In December of 2005, President Bush issued his equivalent of the Corning letter. In his weekly address to the nation, the president, speaking live from the Roosevelt Room, addressed the failure of the Senate to renew the Patriot Act, which passed that body 98-1 in the wake of 9/11, and forcefully defended his actions in authorizing the National Security Agency "consistent with U.S. law and the Constitution, to intercept the international communications of people with known links to al Qaeda and related terrorist organizations."
He pointed out that the Justice Department and NSA's top legal officials had reviewed the activities permitted under this authorization and that the executive branch had briefed congressional leaders of both parties more than a dozen times on this authorization and the activities conducted under it.
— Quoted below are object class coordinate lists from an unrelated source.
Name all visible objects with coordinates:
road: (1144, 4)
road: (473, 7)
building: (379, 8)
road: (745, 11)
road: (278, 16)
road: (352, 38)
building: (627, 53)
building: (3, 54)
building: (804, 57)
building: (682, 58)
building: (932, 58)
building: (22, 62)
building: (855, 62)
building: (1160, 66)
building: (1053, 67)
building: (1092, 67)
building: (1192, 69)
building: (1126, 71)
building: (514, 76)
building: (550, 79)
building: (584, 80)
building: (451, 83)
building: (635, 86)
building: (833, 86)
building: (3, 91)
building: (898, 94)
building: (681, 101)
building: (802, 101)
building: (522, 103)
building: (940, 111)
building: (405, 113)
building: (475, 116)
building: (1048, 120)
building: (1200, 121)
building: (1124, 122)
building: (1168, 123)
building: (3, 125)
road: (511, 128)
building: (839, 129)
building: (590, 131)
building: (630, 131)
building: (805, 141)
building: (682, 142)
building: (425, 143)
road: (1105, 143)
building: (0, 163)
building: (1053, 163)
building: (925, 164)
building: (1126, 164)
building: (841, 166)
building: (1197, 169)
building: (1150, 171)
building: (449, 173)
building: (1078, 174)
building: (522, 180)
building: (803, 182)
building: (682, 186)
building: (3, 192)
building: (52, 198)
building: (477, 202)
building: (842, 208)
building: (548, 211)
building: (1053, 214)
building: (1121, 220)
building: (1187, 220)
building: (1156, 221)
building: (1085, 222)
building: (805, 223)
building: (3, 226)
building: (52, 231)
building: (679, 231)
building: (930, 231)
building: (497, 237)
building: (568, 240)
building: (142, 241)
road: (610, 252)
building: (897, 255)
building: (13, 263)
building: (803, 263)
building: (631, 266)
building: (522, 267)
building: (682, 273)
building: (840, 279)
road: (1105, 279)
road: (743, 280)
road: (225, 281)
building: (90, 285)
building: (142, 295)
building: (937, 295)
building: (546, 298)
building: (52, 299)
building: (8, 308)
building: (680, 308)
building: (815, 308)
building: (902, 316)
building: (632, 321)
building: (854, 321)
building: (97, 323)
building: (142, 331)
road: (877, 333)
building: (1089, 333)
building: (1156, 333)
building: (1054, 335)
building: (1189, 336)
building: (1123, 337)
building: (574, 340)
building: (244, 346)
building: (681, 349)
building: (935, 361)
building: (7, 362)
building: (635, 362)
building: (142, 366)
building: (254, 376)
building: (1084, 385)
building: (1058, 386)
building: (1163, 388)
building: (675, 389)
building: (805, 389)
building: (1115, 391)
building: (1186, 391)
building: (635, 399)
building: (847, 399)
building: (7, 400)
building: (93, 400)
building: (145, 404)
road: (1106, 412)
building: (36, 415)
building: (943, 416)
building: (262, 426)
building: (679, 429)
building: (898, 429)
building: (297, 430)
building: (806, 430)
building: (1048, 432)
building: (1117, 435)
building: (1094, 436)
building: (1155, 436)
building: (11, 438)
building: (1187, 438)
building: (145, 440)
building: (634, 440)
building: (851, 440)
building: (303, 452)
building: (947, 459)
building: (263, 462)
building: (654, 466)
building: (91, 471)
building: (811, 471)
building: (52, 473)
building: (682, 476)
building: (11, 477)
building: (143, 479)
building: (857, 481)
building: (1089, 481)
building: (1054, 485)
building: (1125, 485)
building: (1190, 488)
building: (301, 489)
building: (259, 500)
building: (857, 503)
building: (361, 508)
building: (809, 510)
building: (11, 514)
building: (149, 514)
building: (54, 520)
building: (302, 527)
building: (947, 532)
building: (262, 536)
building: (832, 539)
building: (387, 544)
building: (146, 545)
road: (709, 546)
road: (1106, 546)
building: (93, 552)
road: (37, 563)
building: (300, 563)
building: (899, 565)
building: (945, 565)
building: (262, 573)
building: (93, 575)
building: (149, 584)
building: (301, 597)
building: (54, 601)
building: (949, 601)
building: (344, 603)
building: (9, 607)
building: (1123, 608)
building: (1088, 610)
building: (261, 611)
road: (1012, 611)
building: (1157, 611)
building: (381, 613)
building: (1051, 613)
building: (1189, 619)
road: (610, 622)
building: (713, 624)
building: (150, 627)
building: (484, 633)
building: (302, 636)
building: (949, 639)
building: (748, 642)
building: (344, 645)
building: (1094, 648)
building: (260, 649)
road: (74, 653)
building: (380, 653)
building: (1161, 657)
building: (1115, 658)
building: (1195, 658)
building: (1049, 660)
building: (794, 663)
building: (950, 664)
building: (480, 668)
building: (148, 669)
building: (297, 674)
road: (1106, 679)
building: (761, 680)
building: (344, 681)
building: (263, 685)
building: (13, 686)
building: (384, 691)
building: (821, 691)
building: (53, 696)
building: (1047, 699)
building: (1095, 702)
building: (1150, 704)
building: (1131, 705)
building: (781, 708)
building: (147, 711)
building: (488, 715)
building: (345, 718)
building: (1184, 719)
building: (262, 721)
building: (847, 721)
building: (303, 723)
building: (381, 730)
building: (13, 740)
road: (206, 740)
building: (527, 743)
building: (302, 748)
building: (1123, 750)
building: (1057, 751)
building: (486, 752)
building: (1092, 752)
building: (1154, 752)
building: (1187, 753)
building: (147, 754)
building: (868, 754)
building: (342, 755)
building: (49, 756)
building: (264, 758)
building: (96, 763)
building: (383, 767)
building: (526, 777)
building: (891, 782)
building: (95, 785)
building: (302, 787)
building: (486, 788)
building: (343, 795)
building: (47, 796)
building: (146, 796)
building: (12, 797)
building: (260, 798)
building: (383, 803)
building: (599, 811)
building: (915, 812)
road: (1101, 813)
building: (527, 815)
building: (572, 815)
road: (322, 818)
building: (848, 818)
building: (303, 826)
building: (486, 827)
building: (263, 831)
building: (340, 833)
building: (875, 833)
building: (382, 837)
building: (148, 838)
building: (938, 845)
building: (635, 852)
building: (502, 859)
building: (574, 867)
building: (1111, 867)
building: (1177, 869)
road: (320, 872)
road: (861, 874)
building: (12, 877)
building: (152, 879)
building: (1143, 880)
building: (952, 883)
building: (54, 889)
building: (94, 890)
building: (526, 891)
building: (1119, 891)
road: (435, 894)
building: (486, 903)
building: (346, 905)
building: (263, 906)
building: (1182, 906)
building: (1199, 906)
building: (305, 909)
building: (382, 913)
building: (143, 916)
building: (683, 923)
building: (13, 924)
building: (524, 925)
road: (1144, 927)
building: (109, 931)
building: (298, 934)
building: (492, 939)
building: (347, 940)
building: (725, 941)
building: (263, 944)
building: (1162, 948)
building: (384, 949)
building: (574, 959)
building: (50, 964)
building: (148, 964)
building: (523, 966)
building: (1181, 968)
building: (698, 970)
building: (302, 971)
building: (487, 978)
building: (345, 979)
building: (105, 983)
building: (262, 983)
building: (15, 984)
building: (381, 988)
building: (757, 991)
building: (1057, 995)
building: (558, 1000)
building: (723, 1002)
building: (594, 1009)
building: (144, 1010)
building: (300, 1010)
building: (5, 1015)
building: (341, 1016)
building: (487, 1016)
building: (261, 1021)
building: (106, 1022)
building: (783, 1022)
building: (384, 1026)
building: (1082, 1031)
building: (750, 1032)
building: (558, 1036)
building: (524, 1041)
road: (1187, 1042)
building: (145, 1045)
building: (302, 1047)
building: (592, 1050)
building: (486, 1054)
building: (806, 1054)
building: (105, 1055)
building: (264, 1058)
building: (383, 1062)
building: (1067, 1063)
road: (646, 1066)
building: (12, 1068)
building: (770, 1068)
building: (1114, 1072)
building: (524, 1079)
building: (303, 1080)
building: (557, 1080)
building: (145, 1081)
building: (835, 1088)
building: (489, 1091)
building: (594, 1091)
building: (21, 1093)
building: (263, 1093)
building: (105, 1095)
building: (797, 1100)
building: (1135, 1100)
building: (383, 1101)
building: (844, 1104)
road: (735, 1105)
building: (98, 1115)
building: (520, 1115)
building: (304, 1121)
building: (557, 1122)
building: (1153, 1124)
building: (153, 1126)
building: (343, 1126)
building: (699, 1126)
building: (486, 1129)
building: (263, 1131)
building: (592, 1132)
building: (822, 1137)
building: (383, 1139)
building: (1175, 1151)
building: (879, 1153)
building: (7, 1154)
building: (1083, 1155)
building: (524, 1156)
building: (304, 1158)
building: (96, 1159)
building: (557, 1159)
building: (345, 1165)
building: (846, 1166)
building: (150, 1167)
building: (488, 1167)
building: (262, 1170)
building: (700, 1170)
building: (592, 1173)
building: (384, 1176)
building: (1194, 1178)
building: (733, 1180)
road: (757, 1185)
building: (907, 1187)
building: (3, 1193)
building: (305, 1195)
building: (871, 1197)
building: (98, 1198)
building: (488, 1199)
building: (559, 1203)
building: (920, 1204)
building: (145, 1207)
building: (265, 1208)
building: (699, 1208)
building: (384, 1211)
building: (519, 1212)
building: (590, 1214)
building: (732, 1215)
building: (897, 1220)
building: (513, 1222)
"This authorization is a vital tool in our war against the terrorists," the president said. "It is critical to saving American lives. The American people expect me to do everything in my power under our laws and Constitution to protect them and their civil liberties. And that is exactly what I will continue to do, so long as I'm the president of the United States."
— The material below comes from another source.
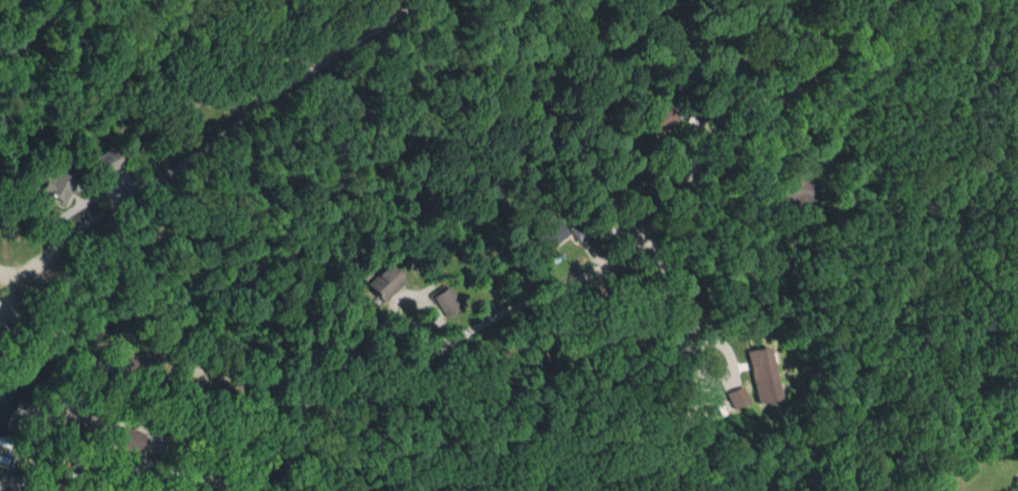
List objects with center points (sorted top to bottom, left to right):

Critics of Bush fail to make an important distinction that Lincoln illuminated in the Corning letter:
I can no more be persuaded that the Government can constitutionally take no strong measures in time of rebellion, because it can be shown that the same could not lawfully be taken can be persuaded that a particular drug is not good medicine for a sick man, because it can be shown not to be good for a well one. Nor am I able to appreciate the danger apprehended by the meeting [of the New York Democrats] that the American people will, by means of military arrest during the Rebellion, lose the right of Public Discussion, the Liberty of Speech and the Press, the Law of Evidence, Trial by Jury, and Habeas Corpus, throughout the indefinite peaceful future, which I trust lies before them, any more than I am able to believe that a man could contract so strong an appetite for emetics during temporary illness as to persist in feeding upon them during the remainder of his healthful life.
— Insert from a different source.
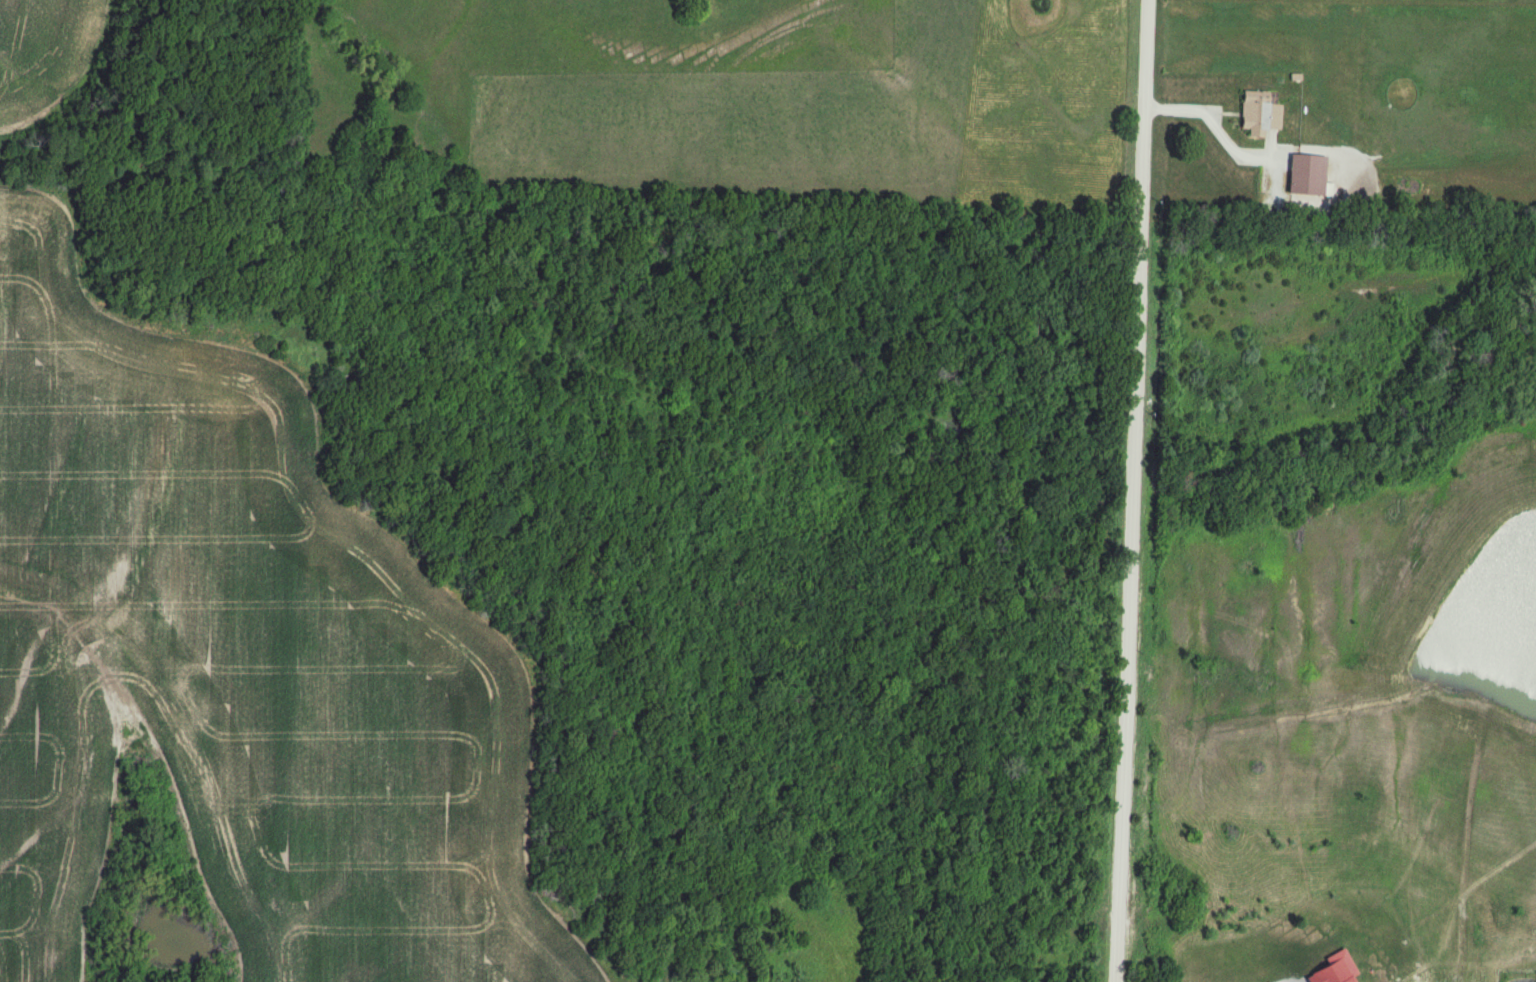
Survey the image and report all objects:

Bush, like Lincoln, understood that the means to preserve the end of republican government are dictated by prudence, which according to Aristotle is, the virtue most characteristic of the statesman. Prudence is concerned with deliberating well about those things that can be other than they are (means). In political affairs, prudence requires the statesman to be able to adapt universal principles to particular circumstances in order to arrive at the means that are best given existing circumstances. For Bush, as well as for Lincoln, preserving republican liberty requires the executive to choose the means necessary and proper under the circumstances.
George Bush is not the master of rhetoric that Barack Obama is. But the current president has been "Lincolnian" in responding to the threats the country has faced since 9/11. Obama's real test will come when he is actually the president. Then he will be required to translate his soaring rhetoric into actions that advance the interests of the country. As I have observed elsewhere, it is always easier to be president when you're not.
Mackubin Thomas Owens is editor of Orbis and a professor of national security affairs at the Naval War College in Newport, RI. His study of Lincoln's wartime presidency will be published early next year by the Foreign Policy Research Institute (FPRI) in Philadelphia.